3º NEURÔNIO

Conto os dias para ver Bolsonaro derrotado

Recomendamos o artigo do jornalista, professor e escritor Juremir Machado da Silva, publicado pelo Matinal Jornalismo


Eu conto os dias para ver Jair Bolsonaro derrotado por uma centena de razões. Em primeiríssimo lugar, ele não é um presidente como os outros que o antecederam depois da redemocratização. Ao contrário de Fernando Henrique Cardoso, Lula, Dilma Rousseff, e até do destituído Fernando Collor, Bolsonaro não joga dentro “das quatro linhas da Constituição”. Um presidente não é um mero gestor. Boa parte do seu trabalho consiste em representação, símbolo, liturgia e decoro. O ex-capitão, como expressão da extrema direita, tem mais a ver com o imaginário da ditadura militar. Não quer representar o todo, não se coloca como símbolo da nação, não respeita a liturgia do cargo, ignora o que seja decoro, comporta-se o tempo todo como chefe de clã.

Eu conto os dias para ver Jair Bolsonaro derrotado por não suportar suas tiradas racistas, suas declarações machistas, sua homofobia explícita e seu obscurantismo permanente. Um presidente não pode ser misógino, racista, homofóbico, machista e xenófobo. São tantas as frases de Bolsonaro que permitem rotulá-lo de tudo isso, que ele diz não ser, que não vale a pena ser redundante. Não são apenas frases, brincadeiras, provocações, um jeito de falar. Nada disso. É um modo de ser, de existir, de pensar e de sentir que se revela quando Bolsonaro se deixa levar por sua índole, por sua “natureza”, por sua formação e derrama-se em violências simbólicas intoleráveis.

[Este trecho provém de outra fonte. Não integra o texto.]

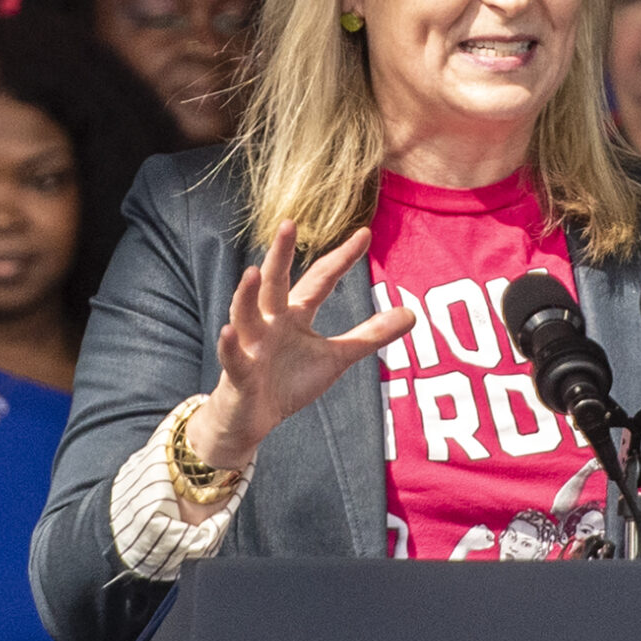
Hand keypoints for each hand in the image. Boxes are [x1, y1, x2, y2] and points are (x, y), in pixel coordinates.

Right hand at [187, 222, 414, 468]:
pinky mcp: (238, 374)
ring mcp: (250, 345)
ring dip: (247, 294)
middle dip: (280, 254)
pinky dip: (229, 345)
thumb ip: (369, 335)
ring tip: (253, 271)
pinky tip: (228, 332)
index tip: (365, 233)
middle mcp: (269, 321)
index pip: (320, 279)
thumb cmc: (289, 382)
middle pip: (275, 283)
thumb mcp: (335, 357)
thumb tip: (412, 313)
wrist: (252, 418)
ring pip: (245, 314)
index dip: (341, 258)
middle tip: (288, 223)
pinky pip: (233, 357)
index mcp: (295, 314)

Só três motivos podem ter levado a maioria dos eleitores brasileiros a preferir Bolsonaro em 2018: o antipetismo radical estimulado pela mídia e pela operação Lava Jato, o desencanto com a política por causa da corrupção e o cinismo do mercado e de parte das elites. Havia, contudo, alternativas, inclusive o tucano Geraldo Alckmin e o pedetista Ciro Gomes. Bolsonaro, porém, encarnava um modo de ser com o qual muitos se identificavam. Eu conto os dias para ver Jair Bolsonaro derrotado por continuar acreditando em democracia, liberdade de expressão, responsabilidade, honestidade intelectual, justiça e num mundo melhor. Um presidente precisa ter a grandeza de não se acomodar na pequenez dos seus erros. Também lhe cabe sair da sua bolha para enxergar o todo. Eleito por uma parte, deve buscar ir além dela, refletindo uma época, ampliando horizontes, voando.

Eu conto os dias para ver Jair Bolsonaro derrotado por não crer em cidadãos armados como melhor forma de defesa contra o crime, por entender que o Brasil precisa se empenhar na preservação da Amazônia e no respeito às terras indígenas, por achar que o Estado deve servir para melhorar a vida dos vulneráveis e por acreditar em cultura, ciência, vacinas e no conhecimento construído e acumulado graças ao emprego da razão ao longo dos séculos. Enfim, tantas coisas tão simples, tão caras, tão evidentes, tantas coisas que em algum momento, em algum grau, já tivemos e não podíamos ter perdido. Eu conto os dias para ver Jair Bolsonaro derrotado por estar cansado de ouvir o presidente da República, a maior autoridade da nação, como se fosse normal, banal, aceitável, moderno, bacana, falar tanta merda.